** QUESTIONS TO ANSWER **
a) Answer these questions using the passage about the tribute:
(i) How long is Hollande's address at the ceremony expected to last?
(ii) Which three cities did Hollande's diplomatic marathon take him to?
(iii) How many people did jihadist gunmen kill in Paris in January?
b) Repeat the passage about the tribute word for word between "In the run up" and "Hollande as saying.", inclusive.

** TEXT SHOWN **

-- Opening Marker --

The tribute will be "national and republican," an official at the Elysee presidential palace said, referring to the French republic's creed of liberty, equality and fraternity.
"It will take place in sobriety and solemnity, reflected by the beauty of the surroundings."
Hollande will break from a whirlwind diplomatic bid to build a broad military coalition to defeat IS.
The marathon has taken him from Paris to Washington to Moscow in just a few days.
He is expected to make a 20-minute address at the one-hour ceremony, which will be shown live on television.
In the run up to the commemoration, Hollande called on the French to hang out the Tricolour.
"Every French citizen can take part (in the tribute) by taking the opportunity to deck their home with a blue, white and red flag, the colours of France," government spokesman Stephane Le Foll quoted Hollande as saying.
But some victims' families have said they will snub the event, accusing the government of failing to tighten security after terror attacks in January, when jihadist gunmen killed 17 people in Paris, mainly at the Charlie Hebdo satirical magazine.

-- Closing Marker --

** DATA BLOCK **
-- Opening Marker --

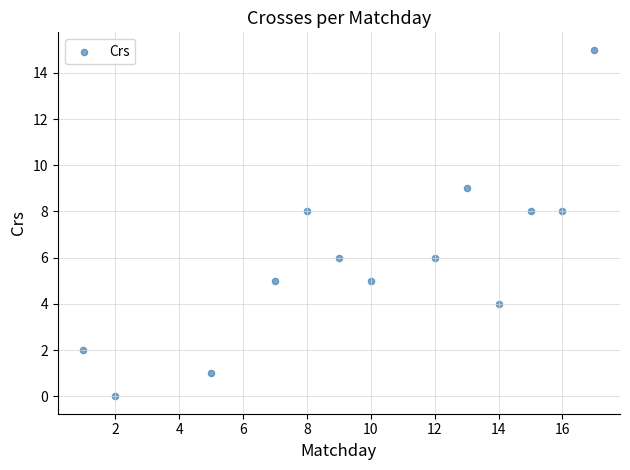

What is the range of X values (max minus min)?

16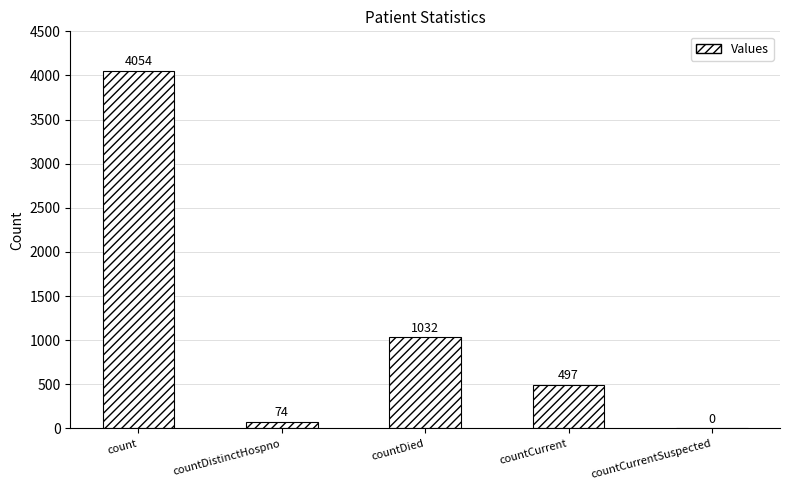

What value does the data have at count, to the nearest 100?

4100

-- Closing Marker --

** TASK-BY-TASK ANSWERS **
a)
(i) 20 minutes
(ii) Paris, Washington and Moscow
(iii) 17

b)
In the run up to the commemoration, Hollande called on the French to hang out the Tricolour.
"Every French citizen can take part (in the tribute) by taking the opportunity to deck their home with a blue, white and red flag, the colours of France," government spokesman Stephane Le Foll quoted Hollande as saying.